▶ **Information provided**:
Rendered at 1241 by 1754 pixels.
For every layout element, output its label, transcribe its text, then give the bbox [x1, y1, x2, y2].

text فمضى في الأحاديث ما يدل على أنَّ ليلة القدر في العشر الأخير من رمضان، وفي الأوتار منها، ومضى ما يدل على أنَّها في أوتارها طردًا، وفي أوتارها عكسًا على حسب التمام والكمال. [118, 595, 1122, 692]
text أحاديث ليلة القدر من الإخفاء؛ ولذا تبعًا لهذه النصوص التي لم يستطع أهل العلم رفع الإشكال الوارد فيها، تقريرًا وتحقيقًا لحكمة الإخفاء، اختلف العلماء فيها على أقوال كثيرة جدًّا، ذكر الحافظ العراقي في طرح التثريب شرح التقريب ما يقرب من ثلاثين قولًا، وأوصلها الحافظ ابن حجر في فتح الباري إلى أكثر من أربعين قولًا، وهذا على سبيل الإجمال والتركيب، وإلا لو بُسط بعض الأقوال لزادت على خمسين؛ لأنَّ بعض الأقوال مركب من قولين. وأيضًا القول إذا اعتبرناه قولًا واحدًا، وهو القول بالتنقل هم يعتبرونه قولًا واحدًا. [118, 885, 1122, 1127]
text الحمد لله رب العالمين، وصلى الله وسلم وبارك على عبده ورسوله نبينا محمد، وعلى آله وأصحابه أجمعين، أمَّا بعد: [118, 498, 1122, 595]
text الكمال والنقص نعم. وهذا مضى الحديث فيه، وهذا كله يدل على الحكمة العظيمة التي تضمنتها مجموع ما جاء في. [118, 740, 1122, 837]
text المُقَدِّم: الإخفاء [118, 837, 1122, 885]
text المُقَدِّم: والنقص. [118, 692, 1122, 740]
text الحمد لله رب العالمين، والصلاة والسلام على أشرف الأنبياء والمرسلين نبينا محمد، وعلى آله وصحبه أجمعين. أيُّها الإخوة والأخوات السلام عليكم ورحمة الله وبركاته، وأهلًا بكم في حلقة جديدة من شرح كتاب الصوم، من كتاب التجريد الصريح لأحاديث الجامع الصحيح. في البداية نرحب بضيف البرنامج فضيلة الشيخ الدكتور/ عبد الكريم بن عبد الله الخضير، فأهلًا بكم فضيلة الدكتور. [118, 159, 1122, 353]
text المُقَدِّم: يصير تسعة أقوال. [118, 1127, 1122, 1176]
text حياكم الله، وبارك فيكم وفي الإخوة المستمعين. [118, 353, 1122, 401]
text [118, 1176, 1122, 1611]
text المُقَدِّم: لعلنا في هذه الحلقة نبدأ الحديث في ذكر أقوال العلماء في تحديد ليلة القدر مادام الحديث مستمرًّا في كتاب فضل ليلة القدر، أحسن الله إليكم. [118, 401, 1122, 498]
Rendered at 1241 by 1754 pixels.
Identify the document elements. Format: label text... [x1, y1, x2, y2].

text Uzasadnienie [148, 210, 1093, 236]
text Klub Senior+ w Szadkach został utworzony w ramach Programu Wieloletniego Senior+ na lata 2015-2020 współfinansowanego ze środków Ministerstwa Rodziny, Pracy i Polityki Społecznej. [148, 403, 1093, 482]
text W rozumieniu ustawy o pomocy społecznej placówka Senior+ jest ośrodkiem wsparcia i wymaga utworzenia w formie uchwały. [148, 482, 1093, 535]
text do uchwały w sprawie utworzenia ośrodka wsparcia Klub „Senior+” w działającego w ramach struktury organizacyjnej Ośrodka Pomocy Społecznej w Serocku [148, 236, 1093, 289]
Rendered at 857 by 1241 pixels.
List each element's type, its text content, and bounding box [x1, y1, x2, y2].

▶ **What needs to be done**: Everything before the line containing "Rendered at 857 by 1241 pixels." stays out. Write out that line and the rest of the entries exactly.

▶ **Output for this exercise**:
Rendered at 857 by 1241 pixels.
List each element's type, its text content, and bounding box [x1, y1, x2, y2].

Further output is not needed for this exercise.